Additionally, the postsynapse has a **receptor recycling pool** — a finite intracellular reserve of AMPA receptors held in endosomes near the spine that can be rapidly inserted during early LTP. This pool is local to a dendritic segment and is not immediately replenished. If multiple nearby spines are potentiated in rapid succession, they compete for the same local receptor reserve before new receptors synthesized in the soma can arrive.
**In the astrocyte**, the budget constraint is the most spatially explicit of the three because a single astrocyte wraps somewhere between 100,000 and 2,000,000 synapses in humans — an enormous territory. Its finite resources include the total EAAT transporter protein available for glutamate clearance, the D-serine synthesis capacity which depends on serine racemase enzyme levels, the ECM protein production capacity for Glypicans and Thrombospondins, and critically the ATP budget for running all of these simultaneously. When many synapses in its territory are active simultaneously, the astrocyte faces a genuine allocation problem: it cannot maximally support all of them at once. There is evidence that the perisynaptic process — the fine astrocytic extension that wraps individual synapses — is itself a dynamic structure that the astrocyte extends and retracts selectively, suggesting it physically prioritizes which synapses receive close wrapping and therefore which ones benefit from tighter D-serine delivery and glutamate containment.
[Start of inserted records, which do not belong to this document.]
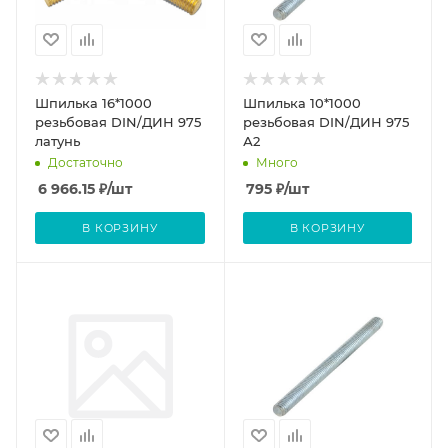
Шпилька 16*1000
Шпилька 10*1000
резьбовая DIN/ДИН 975
резьбовая DIN/ДИН 975
латунь
А2
Достаточно
Много
6 966.15
₽
/шт
795
₽
/шт
В КОРЗИНУ
В КОРЗИНУ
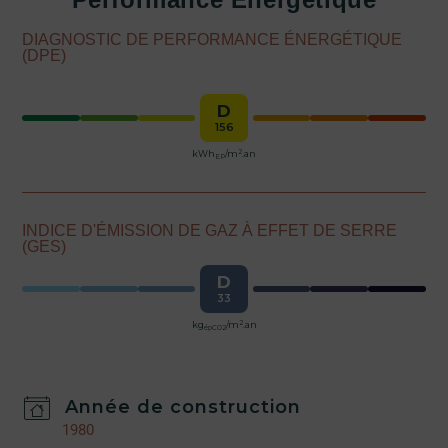
DIAGNOSTIC DE PERFORMANCE ÉNERGÉTIQUE
(DPE)
D
156
2
kWh
/m
.an
EP
INDICE D'ÉMISSION DE GAZ À EFFET DE SERRE
(GES)
D
33
2
kg
/m
.an
épCO2
Année de construction
1980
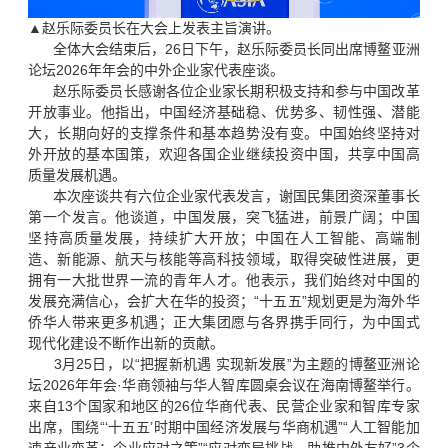
▲赵乐际委员长在大会上发表主旨演讲。
全体大会结束后，26日下午，赵乐际委员长同出席博鳌亚洲
论坛2026年年会的中外企业家代表座谈。
赵乐际委员长感谢各位企业家长期积极支持和参与中国改革
开放事业。他指出，中国经济基础稳、优势多、韧性强、潜能
大，长期向好的支撑条件和基本趋势没有变。中国始终坚持对
外开放的基本国策，欢迎各国企业继续投资中国，共享中国高
质量发展机遇。
本次座谈共有六位企业家代表发言，谢国民集团资深董事长
第一个发言。他谈道，中国发展，突飞猛进，前景广阔；中国
坚持高质量发展，持续扩大开放；中国在人工智能、高端制
造、新能源、航天与核能等高科技领域，取得突破性进展，更
拥有一大批世界一流的青年人才。他表示，我们始终对中国的
发展充满信心，会扩大在华的投资；“十五五”规划更是为海外华
侨华人带来更多机遇；正大集团愿与各界携手同行，为中国式
现代化建设不断作出新的贡献。
3月25日，以“把握新机遇 实现新发展”为主题的博鳌亚洲论
坛2026年年会·华商领袖与华人智库圆桌会议在海南博鳌举行。
来自13个国家和地区的26位华商代表、民营企业家和智库专家
出席，围绕“‘十五五’时期中国经济发展与华商机遇”“人工智能加
速产业变革：企业应对之策”“应对变局挑战，助推中外友好”3个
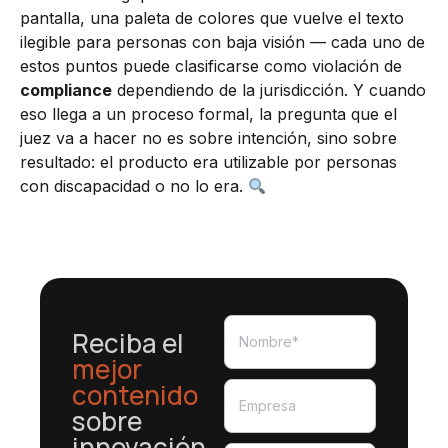
pantalla, una paleta de colores que vuelve el texto
ilegible para personas con baja visión — cada uno de
estos puntos puede clasificarse como violación de
compliance
dependiendo de la jurisdicción. Y cuando
eso llega a un proceso formal, la pregunta que el
juez va a hacer no es sobre intención, sino sobre
resultado: el producto era utilizable por personas
con discapacidad o no lo era.
Reciba el
mejor
contenido
sobre
innovación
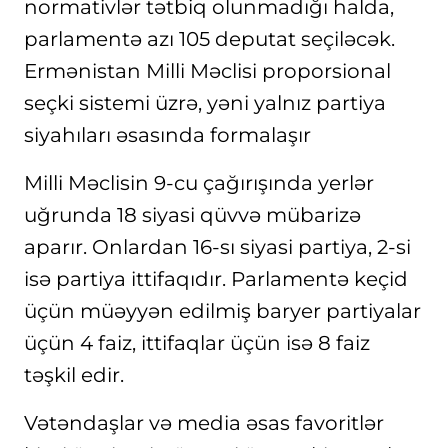
normativlər tətbiq olunmadığı halda,
parlamentə azı 105 deputat seçiləcək.
Ermənistan Milli Məclisi proporsional
seçki sistemi üzrə, yəni yalnız partiya
siyahıları əsasında formalaşır
Milli Məclisin 9-cu çağırışında yerlər
uğrunda 18 siyasi qüvvə mübarizə
aparır. Onlardan 16-sı siyasi partiya, 2-si
isə partiya ittifaqıdır. Parlamentə keçid
üçün müəyyən edilmiş baryer partiyalar
üçün 4 faiz, ittifaqlar üçün isə 8 faiz
təşkil edir.
Vətəndaşlar və media əsas favoritlər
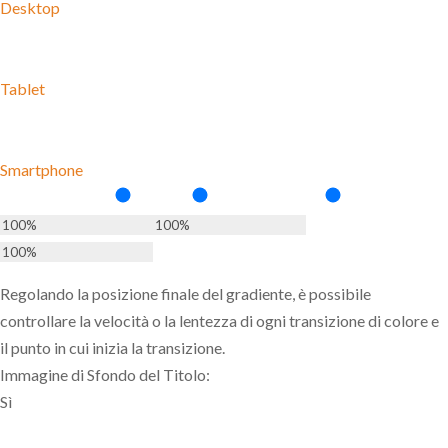
Desktop
Tablet
Smartphone
Regolando la posizione finale del gradiente, è possibile
controllare la velocità o la lentezza di ogni transizione di colore e
il punto in cui inizia la transizione.
Immagine di Sfondo del Titolo:
Sì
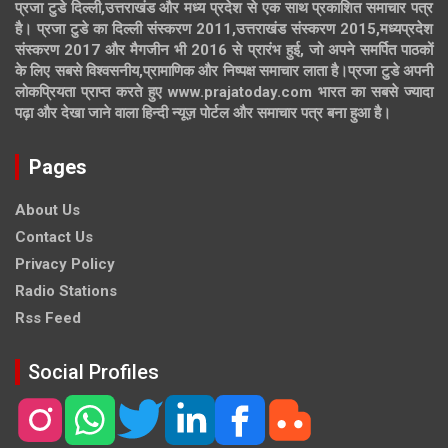
प्रजा टुडे दिल्ली,उत्तराखंड और मध्य प्रदेश से एक साथ प्रकाशित समाचार पत्र
है। प्रजा टुडे का दिल्ली संस्करण 2011,उत्तराखंड संस्करण 2015,मध्यप्रदेश
संस्करण 2017 और मैगजीन भी 2016 से प्रारंभ हुई, जो अपने समर्पित पाठकों
के लिए सबसे विश्वसनीय,प्रामाणिक और निष्पक्ष समाचार लाता है।प्रजा टुडे अपनी
लोकप्रियता प्राप्त करते हुए www.prajatoday.com भारत का सबसे ज्यादा
पढ़ा और देखा जाने वाला हिन्दी न्यूज़ पोर्टल और समाचार पत्र बना हुआ है।
Pages
About Us
Contact Us
Privacy Policy
Radio Stations
Rss Feed
Social Profiles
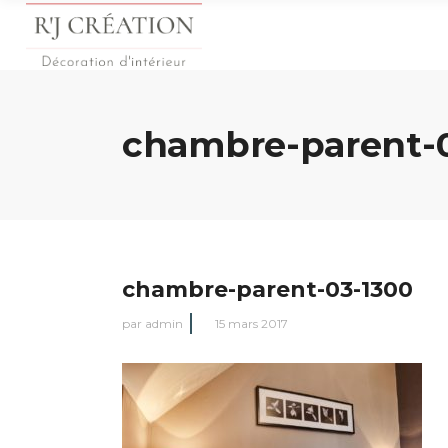
chambre-parent-0
chambre-parent-03-1300
par
admin
15 mars 2017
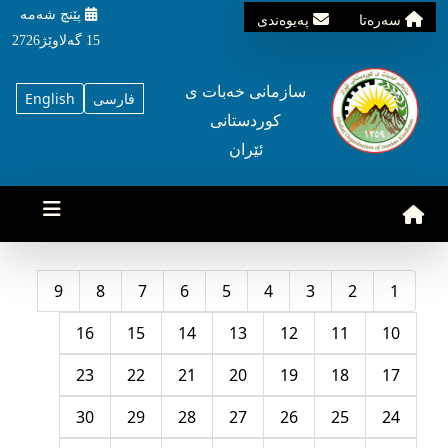
پێنچ شه‌مه‌
سه‌ره‌تا
په‌یوه‌ندی
15 گه‌لاوێژ2726
سازمانی خه‌بات ی
فارسی
English
کوردستانی
ئێران
9
8
7
6
5
4
3
2
1
16
15
14
13
12
11
10
23
22
21
20
19
18
17
30
29
28
27
26
25
24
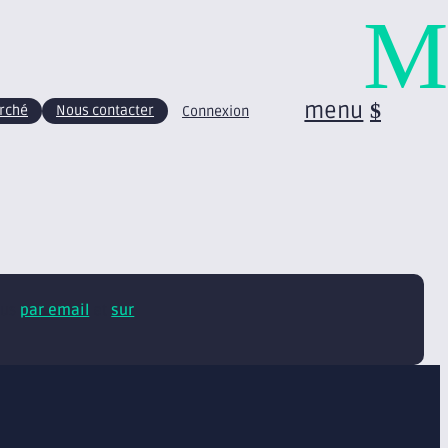
M
menu
arché
Nous contacter
Connexion
tus
par email
et
sur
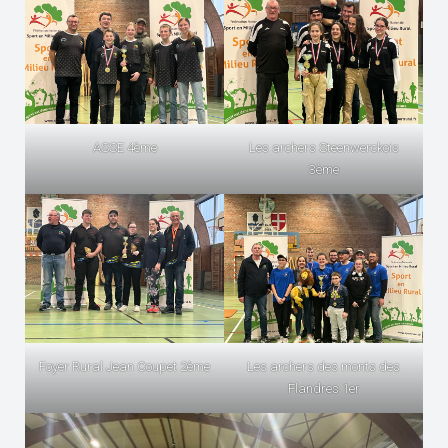
ASSE 4ème
Les archers Steenwerckois
3ème
Foyer Rural Jean Coupet 2ème
Les archers des monts des
Flandres 1er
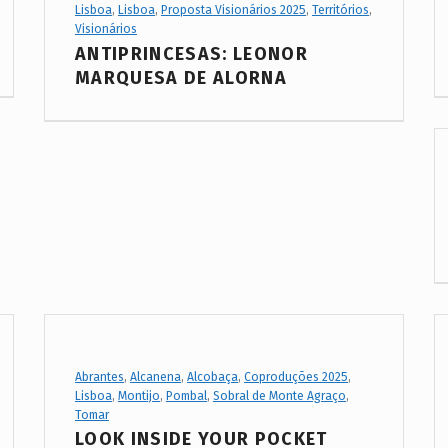
Project Category:
Lisboa
,
Lisboa
,
Proposta Visionários 2025
,
Territórios
,
Visionários
ANTIPRINCESAS: LEONOR
MARQUESA DE ALORNA
Project Category:
Abrantes
,
Alcanena
,
Alcobaça
,
Coproduções 2025
,
Lisboa
,
Montijo
,
Pombal
,
Sobral de Monte Agraço
,
Tomar
LOOK INSIDE YOUR POCKET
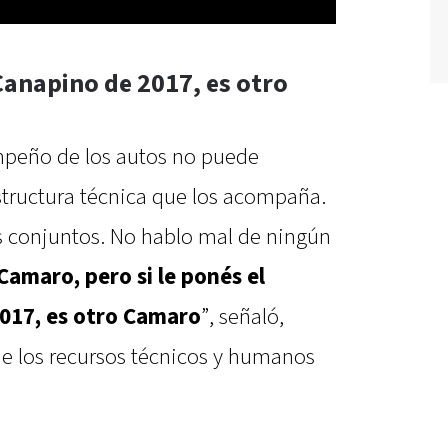
Canapino de 2017, es otro
peño de los autos no puede
estructura técnica que los acompaña.
s conjuntos. No hablo mal de ningún
amaro, pero si le ponés el
2017, es otro Camaro
”, señaló,
e los recursos técnicos y humanos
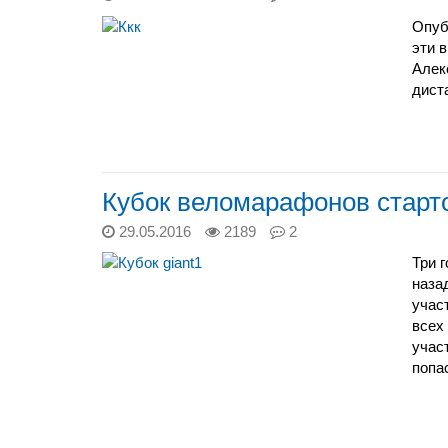
Опуб
эти 
Алек
дист
Кубок веломарафонов старт
29.05.2016
2189
2
Три 
наза
учас
всех
учас
попа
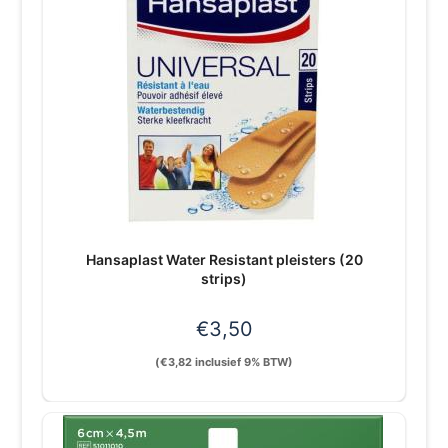
Hansaplast Water Resistant pleisters (20
strips)
€
3,50
(
€
3,82
inclusief 9% BTW)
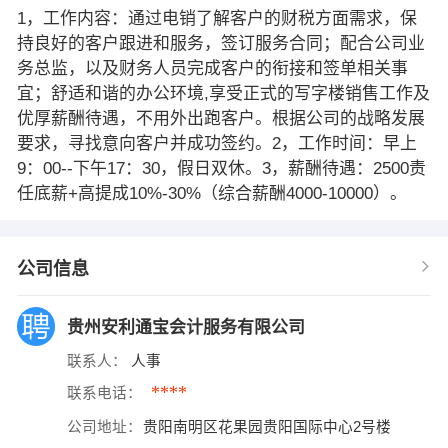
1，工作内容：通过电销了解客户的财税方面需求，保
持良好的客户跟进和服务，签订服务合同；配合公司业
务总监，以及财务人员完成客户的衔接和签单相关事
宜；舒适和谐的办公环境,享受正式的写字楼销售工作及
优厚薪酬待遇，不用外出跑客户。根据公司的战略发展
要求，寻找意向客户并成功签约。2，工作时间：早上
9：00--下午17：30，假日双休。3，薪酬待遇：2500责
任底薪+高提成10%-30%（综合薪酬4000-10000）。
公司信息
贵州安利通宝会计服务有限公司
联系人：
人事
****
联系电话：
公司地址：
贵阳南明区花果园贵阳国际中心2号楼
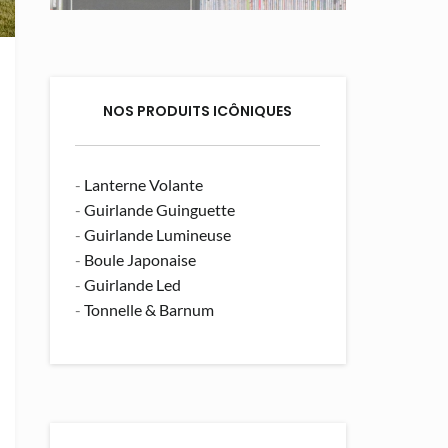
NOS PRODUITS ICÔNIQUES
-
Lanterne Volante
-
Guirlande Guinguette
-
Guirlande Lumineuse
-
Boule Japonaise
-
Guirlande Led
-
Tonnelle & Barnum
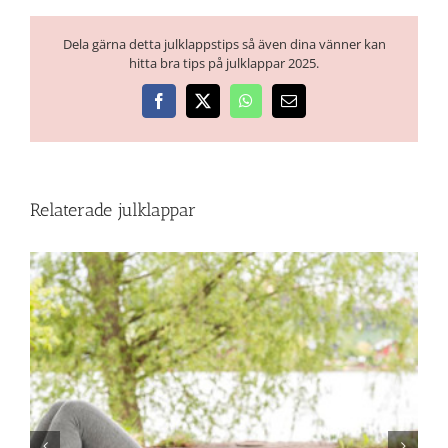
Dela gärna detta julklappstips så även dina vänner kan
hitta bra tips på julklappar 2025.
Facebook
X
WhatsApp
E-
post
Relaterade julklappar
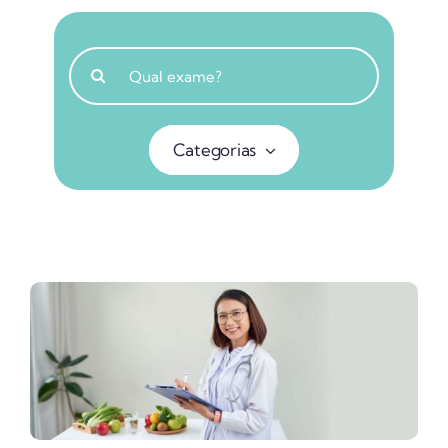
Buscar
resultados
para:
Categorias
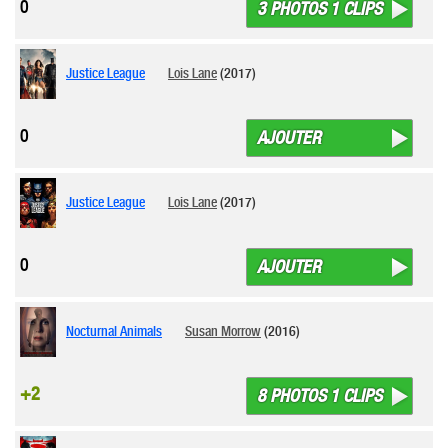
0
3 PHOTOS 1 CLIPS
Justice League
Lois Lane
(2017)
0
AJOUTER
Justice League
Lois Lane
(2017)
0
AJOUTER
Nocturnal Animals
Susan Morrow
(2016)
+2
8 PHOTOS 1 CLIPS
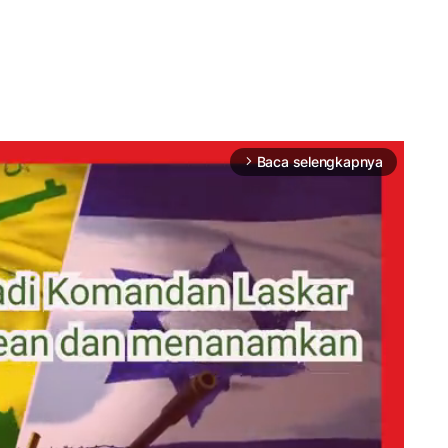
Baca selengkapnya
arrow_forward_ios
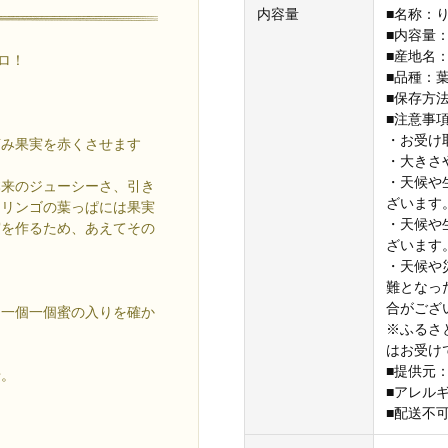
内容量
■名称：
■内容量：
■産地名
ロ！
■品種：
■保存方
■注意事
・お受け
摘み果実を赤くさせます
・大きさ
・天候や
本来のジューシーさ、引き
ざいます
。リンゴの葉っぱには果実
・天候や
実を作るため、あえてその
ざいます
・天候や
難となっ
合がござ
、一個一個蜜の入りを確か
※ふるさ
はお受け
■提供元
せ。
■アレル
■配送不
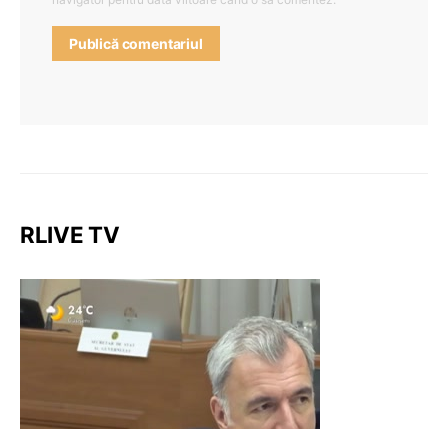
RLIVE TV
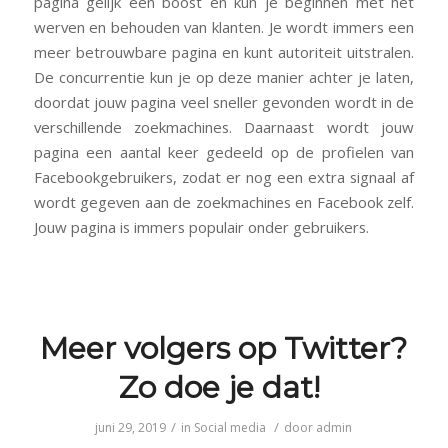
pagina gelijk een boost en kun je beginnen met het
werven en behouden van klanten. Je wordt immers een
meer betrouwbare pagina en kunt autoriteit uitstralen.
De concurrentie kun je op deze manier achter je laten,
doordat jouw pagina veel sneller gevonden wordt in de
verschillende zoekmachines. Daarnaast wordt jouw
pagina een aantal keer gedeeld op de profielen van
Facebookgebruikers, zodat er nog een extra signaal af
wordt gegeven aan de zoekmachines en Facebook zelf.
Jouw pagina is immers populair onder gebruikers.
Meer volgers op Twitter?
Zo doe je dat!
/
/
juni 29, 2019
in
Social media
door
admin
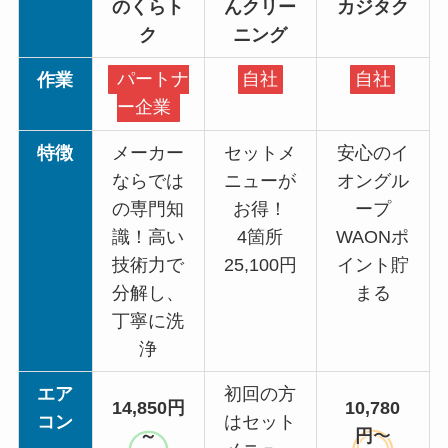
のくらト
んクリー
カジタク
ク
ニング
作業
パートナ
自社
自社
ー企業
特徴
メーカー
セットメ
安心のイ
ならでは
ニューが
オングル
の専門知
お得！
ープ
識！高い
4箇所
WAONポ
技術力で
25,100円
イント貯
分解し、
まる
丁寧に洗
浄
エア
初回の方
14,850円
10,780
コン
はセット
～
円
〜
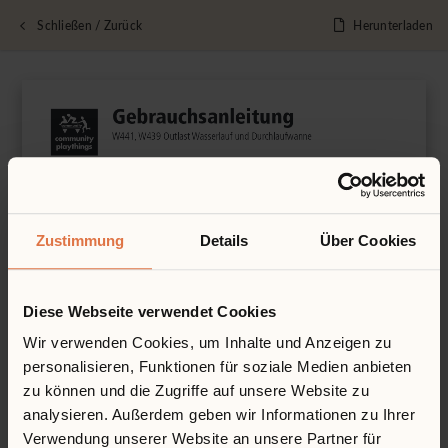
Schließen / Zurück
Herunterladen
Zustimmung
Details
Über Cookies
Diese Webseite verwendet Cookies
Wir verwenden Cookies, um Inhalte und Anzeigen zu
personalisieren, Funktionen für soziale Medien anbieten
zu können und die Zugriffe auf unsere Website zu
analysieren. Außerdem geben wir Informationen zu Ihrer
Verwendung unserer Website an unsere Partner für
**The deeper implication** is that potentiation is not just a local bilateral negotiation between one presynapse and one postsynapse. It is a **network-level resource competition** in which:
A strongly potentiated synapse draws proteins and structural resources away from its neighbors on the same axon and dendrite. The astrocyte must allocate its clearance, co-agonist, and structural support capacity across its entire territory. The metabolic pipeline — glucose from blood vessels, lactate to neurons — has a ceiling determined by capillary supply, meaning a highly active region of the astrocyte territory can become fuel-limited if demand outpaces vascular supply.
This is probably why **heterosynaptic LTD** exists — the observation that strong LTP at one synapse is often accompanied by spontaneous depression at neighboring synapses on the same dendrite even without those synapses being directly stimulated. It may be less a deliberate regulatory mechanism and more a direct consequence of resource depletion: the potentiated synapse captured the available receptors, actin machinery, and astrocytic support, leaving neighboring synapses passively impoverished.
The pseudocode should therefore include a budget layer that sits above the individual synapse functions — something like a shared resource pool per axonal arbor, per dendritic segment, and per astrocyte territory, from which each commit function draws and against which each structural expansion is checked. Potentiation that would exceed the available budget either fails to consolidate fully, triggers compensatory depression at neighboring synapses, or waits for new protein synthesis to replenish the pool before completing.